Department of cardiovascular Surgery, Shahid Madani Heart Center, Tabriz University of Medical Sciences, Tabriz, Iran
Acta medica Iranica 01/2009; 47(2).


The aim of this study is to evaluate early and late results of surgery in children with congenital heart disease and decreased pulmonary blood flow, who underwent a palliative systemic-to-pulmonary shunt. During the past 9 years, 157 systemic-to-pulmonary artery shunts were performed in 130 patients (69 males, 61 females) with ages from 1 day to 31 years old. They had been evaluated for their clinical effectiveness, the need for a repeat operation and the mortality and morbidity. There were 101 (77.7%) modified Blalock-Tausig (BT) shunts, 19 (14.6%) modified Waterston shunts, 8 (6.2%) Central shunts, 1 Waterston shunt, and 1 Glenn shunt created throughout the study.

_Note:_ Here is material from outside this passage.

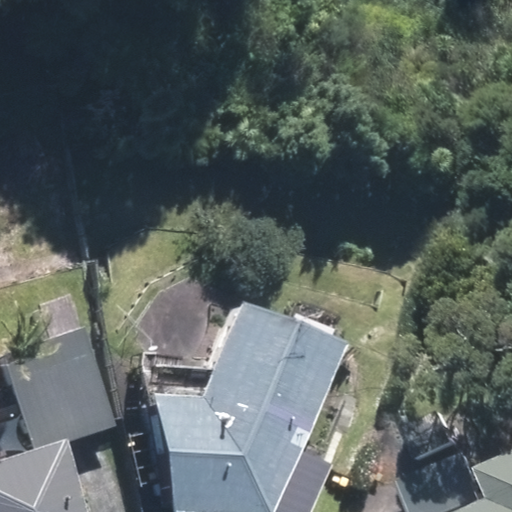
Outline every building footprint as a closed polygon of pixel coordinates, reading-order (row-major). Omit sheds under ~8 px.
[(0,459),(0,511),(81,511),(61,439),(108,426),(72,297),(41,305),(50,341),(6,352),(33,450),(0,459)] [(182,511),(307,511),(327,465),(296,452),(342,341),(240,298),(199,394),(150,393),(169,511),(182,511)] [(410,431),(423,460),(463,441),(449,411),(410,431)] [(406,480),(419,511),(451,511),(489,496),(472,453),(406,480)] [(511,501),(483,511),(511,511),(511,464),(503,469),(511,491),(511,501)]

Tetralogy of Fallot comprised the majority of cases (113; 86.9%) while the remaining 17 (13.1%) included transposition of the great arteries with pulmonary stenosis, tricuspid atresia, pulmonary atresia, atrioventricular septal defect (canal) with pulmonary stenosis, and univentricular heart complex. Early mortality was 12.3% (16 patients). Second shunts were created in 25 (19.2%) patients. Forty patients (30.8%) have undergone subsequent intracardiac repair 37.7 ± 17.8 months after original shunt procedure. There were four (3%) late deaths. Follow-up was achieved in 105 of 114 early survivors for a pe-riod of 3 to 117 months (mean 31.7 ± 19.4 months). Modified BT shunt was performed most frequently in our service; it was associated with less closure and mortality than other types of shunt and had excellent clinical palliation and patency rates.